Introduction - Cybersecurity GRC

This chapter introduces students to how organizations integrate cybersecurity into enterprise risk management through Governance, Risk, and Compliance (GRC) frameworks

Chapter 3: Cybersecurity GRC

This chapter explores how organizations integrate cybersecurity into enterprise risk management through Governance, Risk, and Compliance (GRC) frameworks. Students will learn how regulations, standards, and risk assessment methodologies align with business objectives to mitigate cyber risks.

This chapter will help students:

• Understand the strategic, ethical, and legal importance of cybersecurity regulations and standards for businesses.

• Define the concepts of Governance, Risk, and Compliance, and explain their role in IT governance.

• Identify key cybersecurity regulations (e.g., GGDPR, HIPAA, and SOX) and industry standards (e.g., PCI DSS).

• Become familiar with popular information security RMFs, including NIST SP 800-37, NIST CSF, and ISO/IEC 27001, and how they can be combined.

• Understand how GRC can be used as a cybersecurity risk management framework (RMF).

• Understand information security risk assessment phases and terminology.

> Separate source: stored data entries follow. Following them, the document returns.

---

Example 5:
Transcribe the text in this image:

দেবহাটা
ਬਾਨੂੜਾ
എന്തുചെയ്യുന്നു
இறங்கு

Topics covered in this chapter

Foundational GRC concepts and terminology (governance, risk, compliance, controls, due diligence, policies, audits, reporting).

Salient cybersecurity regulations

Key features of salient cybersecurity industry standards, such as PCI DSS (payment security), and SOC 2 (service providers).

Applying risk management frameworks, such as NIST SP 800-37 (RMF for federal systems), NIST Cybersecurity Framework (CSF) (Identify, Protect, Detect, Respond, Recover), and ISO/IEC 27001 (ISMS framework).

Risk assessment phases (risk identification, risk analysis, risk mitigation, and risk monitoring).